Saving the L.A. Community Garden
Now the gardeners are being evicted because the owner of the land wants to build a warehouse. The Trust for Public Land stepped in and tried to raise enough money to buy the land and save the garden, but they fell short by $10 million. (And as a former fundraiser, I cringed when I read that they only had 45 days to raise the money. Ouch.)
So my initial thought was: Why must we take to the trees in times like these? But on second thought: If that's what it takes, I'd be right there with them.
In my opinion, we don't need one more warehouse to hold more "stuff"; we need more community gardens. As an urban gardener myself, this is near and dear to my heart. I see so many benefits of community gardens, going way beyond fresh fruits and vegetables. They create a real sense of community. They preserve precious green space. Members get involved in local policy making.
Our community garden sits on a prime piece of land in Washington, D.C., where everyone and his brother seems to want to build condos these days. My favorite is the "high-performance" condo complex that's going up near the Tenleytown Metro station. (What's a "high-performance" condo? Can someone fill me in on that one?)

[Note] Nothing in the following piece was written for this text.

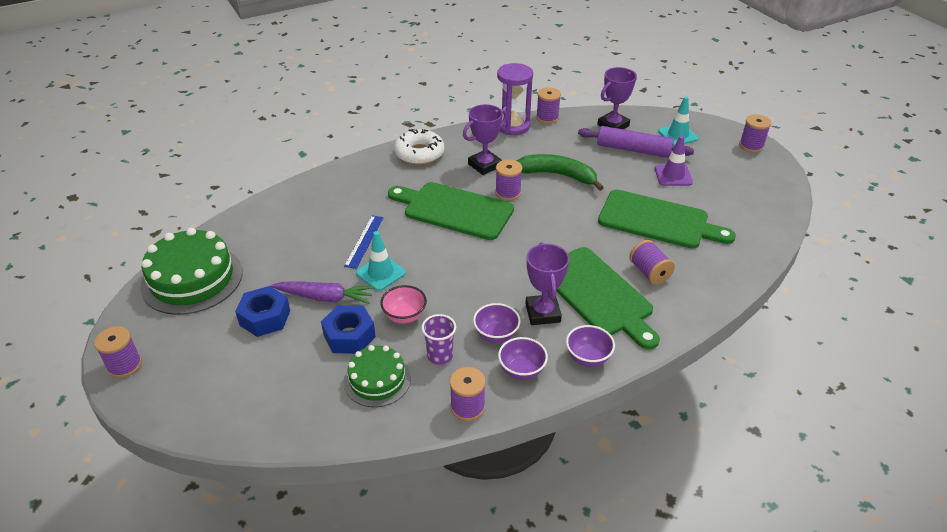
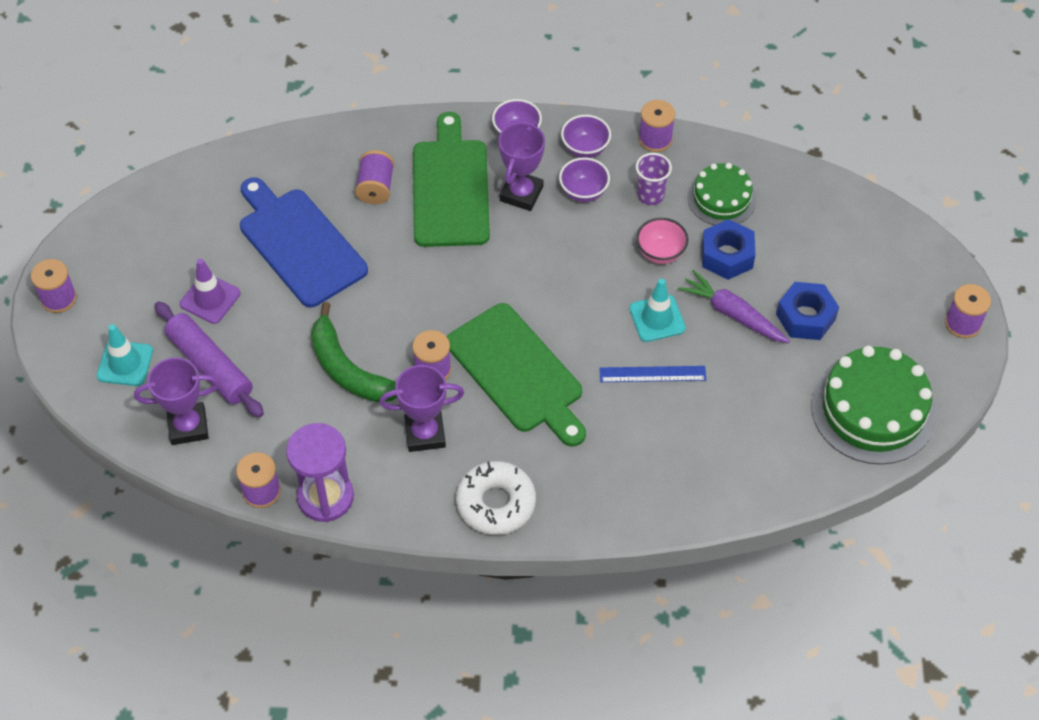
camera: 150 degrees left, 15 degrees up
(364, 241) = (652, 374): blue ruler -> blue ruler turned 45 degrees clockwise
(658, 221) = (299, 243): green cutting board -> blue cutting board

I can't imagine how it would be if developers came and wanted to build condos -- or a warehouse, or whatever -- on our community garden site. You'd better believe that I'd be at every city council meeting and on every council member's doorstep. I'd camp in my plot if I had to. They'd have to carry me away kicking and screaming and wielding my shovel. I care about it that much. People sit on a waiting list for a year to get a piece of dirt where they can cultivate a garden here.
So I say to Joan Baez and Julia Hill: You go, girls! Whatever it takes. Community gardens are so worth fighting for. I'd be right there with you.